A wide variety of foods could still be available at reasonable cost.

Best Hopes for Trans-Continental Rail,


I wanted to put this comment back up thread in the discussion about the president telling us not to put our money in the mattresses, unfortunately it would have wound up so far down thread that it would probably been misread. As far as bank runs is concerned people shoud know that there isn't much physical money kept in bank vaults anymore. Also I have been told that if you want to take out $10,000 or more you will have to fill out paper work to get it, and if you want to take out a very large sum, in cash, it may take you as long as a week to get it, that is after you have filled out the necessary paper work, and had your interview, with the local police dectetive, not to mention the FBI and the bank examiners.

I suspect we might see an attempt at a bank run, but it will fizzil out when people discover they aren't going to get there money any time soon.


Although the $10,000 threshold for reporting does exist, it's not that big a hassle to get your money out.
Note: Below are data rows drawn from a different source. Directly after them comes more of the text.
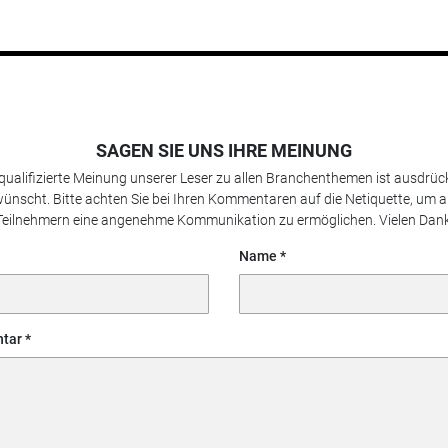
SAGEN SIE UNS IHRE MEINUNG
 qualifizierte Meinung unserer Leser zu allen Branchenthemen ist ausdrück
ünscht. Bitte achten Sie bei Ihren Kommentaren auf die Netiquette, um a
Teilnehmern eine angenehme Kommunikation zu ermöglichen. Vielen Dank
Name
tar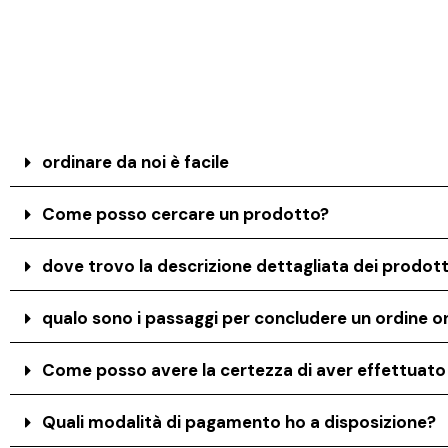
ordinare da noi è facile
Come posso cercare un prodotto?
dove trovo la descrizione dettagliata dei prodott
qualo sono i passaggi per concludere un ordine on
Come posso avere la certezza di aver effettuat
Quali modalità di pagamento ho a disposizione?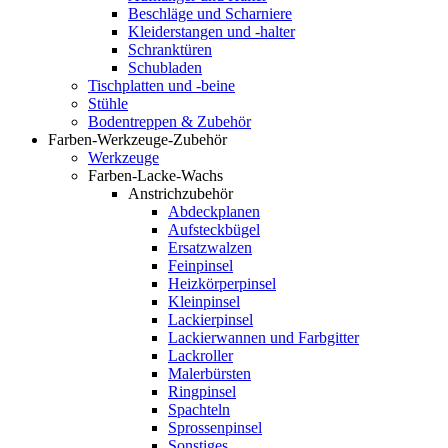
Beschläge und Scharniere
Kleiderstangen und -halter
Schranktüren
Schubladen
Tischplatten und -beine
Stühle
Bodentreppen & Zubehör
Farben-Werkzeuge-Zubehör
Werkzeuge
Farben-Lacke-Wachs
Anstrichzubehör
Abdeckplanen
Aufsteckbügel
Ersatzwalzen
Feinpinsel
Heizkörperpinsel
Kleinpinsel
Lackierpinsel
Lackierwannen und Farbgitter
Lackroller
Malerbürsten
Ringpinsel
Spachteln
Sprossenpinsel
Sonstiges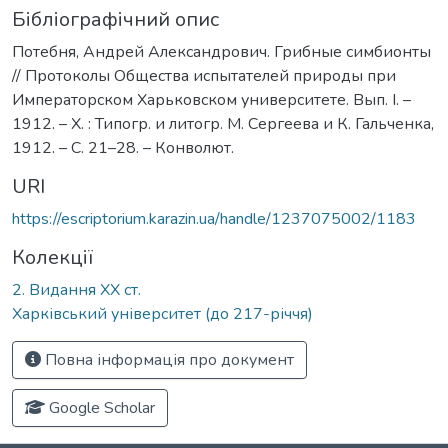
Бібліографічний опис
Потебня, Андрей Александрович. Грибные симбионты
// Протоколы Общества испытателей природы при
Императорском Харьковском университете. Вып. I. –
1912. – Х. : Типогр. и литогр. М. Сергеева и К. Гальченка,
1912. – С. 21–28. – Конволют.
URI
https://escriptorium.karazin.ua/handle/1237075002/1183
Колекції
2. Видання ХХ ст.
Харківський університет (до 217-річчя)
Повна інформація про документ
Google Scholar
Yes, it takes a couple of days but no police interview was involved. I've know people who did, then put it in safety deposit boxes.
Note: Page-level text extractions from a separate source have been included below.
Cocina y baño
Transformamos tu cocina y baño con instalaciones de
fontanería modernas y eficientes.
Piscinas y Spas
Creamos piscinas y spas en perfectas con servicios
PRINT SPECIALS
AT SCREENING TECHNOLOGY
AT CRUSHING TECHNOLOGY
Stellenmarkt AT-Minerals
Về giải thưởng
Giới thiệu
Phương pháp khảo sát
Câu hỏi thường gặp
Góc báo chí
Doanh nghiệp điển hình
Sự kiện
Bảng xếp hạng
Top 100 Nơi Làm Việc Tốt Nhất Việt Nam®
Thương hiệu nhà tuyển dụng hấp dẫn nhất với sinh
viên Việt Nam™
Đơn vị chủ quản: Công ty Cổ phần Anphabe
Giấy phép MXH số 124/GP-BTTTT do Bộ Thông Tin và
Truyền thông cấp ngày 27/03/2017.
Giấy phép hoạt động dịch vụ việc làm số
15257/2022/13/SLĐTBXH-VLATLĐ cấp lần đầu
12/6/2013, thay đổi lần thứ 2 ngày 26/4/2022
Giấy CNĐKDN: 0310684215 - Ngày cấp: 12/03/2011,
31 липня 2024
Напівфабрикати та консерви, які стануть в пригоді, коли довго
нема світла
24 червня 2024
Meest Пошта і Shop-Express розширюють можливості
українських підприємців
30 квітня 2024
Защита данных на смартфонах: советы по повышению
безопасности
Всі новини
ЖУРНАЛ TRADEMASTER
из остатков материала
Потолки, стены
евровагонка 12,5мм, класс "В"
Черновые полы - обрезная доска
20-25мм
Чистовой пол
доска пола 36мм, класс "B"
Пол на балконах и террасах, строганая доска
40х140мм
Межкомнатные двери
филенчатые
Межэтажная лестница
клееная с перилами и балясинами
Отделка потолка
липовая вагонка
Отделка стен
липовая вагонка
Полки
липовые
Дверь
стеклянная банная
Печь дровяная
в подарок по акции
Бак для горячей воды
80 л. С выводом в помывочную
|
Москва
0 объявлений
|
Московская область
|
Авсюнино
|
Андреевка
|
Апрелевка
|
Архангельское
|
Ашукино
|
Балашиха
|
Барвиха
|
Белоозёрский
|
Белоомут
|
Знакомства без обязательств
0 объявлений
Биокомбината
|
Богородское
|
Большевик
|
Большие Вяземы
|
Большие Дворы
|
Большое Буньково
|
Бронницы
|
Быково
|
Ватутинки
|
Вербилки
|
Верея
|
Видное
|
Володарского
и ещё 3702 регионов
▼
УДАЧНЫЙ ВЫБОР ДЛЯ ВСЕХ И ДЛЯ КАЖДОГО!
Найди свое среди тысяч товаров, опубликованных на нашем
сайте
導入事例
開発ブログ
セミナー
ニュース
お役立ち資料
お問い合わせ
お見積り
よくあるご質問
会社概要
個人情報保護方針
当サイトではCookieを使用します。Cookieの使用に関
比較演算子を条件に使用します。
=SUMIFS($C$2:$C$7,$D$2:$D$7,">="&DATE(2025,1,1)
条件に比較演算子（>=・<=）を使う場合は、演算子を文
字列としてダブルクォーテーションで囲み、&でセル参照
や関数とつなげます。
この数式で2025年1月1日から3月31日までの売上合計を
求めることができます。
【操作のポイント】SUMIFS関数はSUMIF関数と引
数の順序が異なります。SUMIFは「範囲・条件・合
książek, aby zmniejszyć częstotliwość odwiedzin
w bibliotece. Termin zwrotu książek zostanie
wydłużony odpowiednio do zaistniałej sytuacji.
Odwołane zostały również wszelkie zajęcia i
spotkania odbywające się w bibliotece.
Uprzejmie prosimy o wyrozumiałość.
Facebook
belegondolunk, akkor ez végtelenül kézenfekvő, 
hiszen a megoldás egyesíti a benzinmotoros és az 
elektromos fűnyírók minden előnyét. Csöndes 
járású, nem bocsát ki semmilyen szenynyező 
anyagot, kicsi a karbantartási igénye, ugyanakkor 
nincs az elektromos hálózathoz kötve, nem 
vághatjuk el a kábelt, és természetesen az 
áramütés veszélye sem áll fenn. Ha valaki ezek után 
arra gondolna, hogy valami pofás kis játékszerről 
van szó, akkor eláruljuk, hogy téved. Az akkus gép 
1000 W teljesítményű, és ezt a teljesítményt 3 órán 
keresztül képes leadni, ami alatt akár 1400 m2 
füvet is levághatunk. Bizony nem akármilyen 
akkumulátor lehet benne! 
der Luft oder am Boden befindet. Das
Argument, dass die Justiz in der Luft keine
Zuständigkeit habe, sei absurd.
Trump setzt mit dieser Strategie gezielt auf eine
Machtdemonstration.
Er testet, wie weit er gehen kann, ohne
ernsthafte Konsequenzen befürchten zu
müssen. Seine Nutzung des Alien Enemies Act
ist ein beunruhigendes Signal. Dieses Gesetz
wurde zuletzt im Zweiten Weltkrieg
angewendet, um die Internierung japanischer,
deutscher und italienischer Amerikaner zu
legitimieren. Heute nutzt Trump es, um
Besides are you really going to withdraw 100,000 and stash it under the mattress? That comes to pretty big lump in the middle of the bed.

The thing to remember is, that historically, during radical times, the government can completely change the rules any time it wants. So stay nimble.

They can issue a new currency (making your mattress money useless)
They can limit withdraws, making the mattress money a good idea (as occurred in Russia and Argentina)
They can just confiscate it (as Roosevelt did with gold)

My advice would be don't keep all your eggs in one basket.

I think even Denninger, reccomends Local Credit Unions

Speaking of which: I just opened a free checking account with a local CU down the street and was pleasently surprised to get 4.01% interest on my balance. And I'll get that rate as long as my balance doesn't exceed $25,000. Better the any short term cd rates I've noticed lately.

I don't think bank runs now will look like bank runs did in the 1930s.

Northern Rock looked kind of like the 1930s, but they also had people sucking money out of their accounts via the Internet. Their web site struggled to handle the traffic.

I think bank runs today will be electronic. Rather than lining up at their local branches, people will be moving their money via the Internet, or withdrawing it via ATM.

That's a provoking thought Leanan. Please correct any of my following assumptions: Bank A has an electronic ledger saying it has $X amount of deposits. The bank borrows from the Feds and loans an amount equal to $X times what ever the fractional rate they are allowed. Let’s say 8 times just for illustration. Another simplification: one depositor. Let's say the bank has lent the max: 8X. The depositor does an electronic transfer of $X to another, Bank B. Bank A has no cash on hand but it's still receiving cash flow from the outstanding loans. It might not have a pile of cash equal to $X on hand but it’s easy to type the $X into an electronic transfer.

I know this is very simplistic but I'm not familiar with the banking regs. Bank A is still receiving revenue from the $8X loans. It's paying back the Fed (?) for the fraction it borrowed from them but still making a profit (?). So...is the bank out of biz or is it a biz with a positive cash flow and very little overhead? Don't need many workers if you are only depositing checks sent to you. Perhaps the Feds have a rule about foreclosing on any bank which looses its borrowing base. Feel free to keep any answer simple and blunt.

Denninger is in fine form today.

Realization of The Bezzle always starts slowly, but it is an exponential process, because as the pool of liquidity starts to drain that has allowed the hiding of these crimes more and more dead bodies start to surface, and they all stink. This results in more and more people starting to question if they have been scammed; a process that, once it begins, becomes exponential in scope and force.

I am in the process of bailing out of BOA and running to USAA, where I do most of my other financial business. If USAA screws up, then it will be time for a local credit union.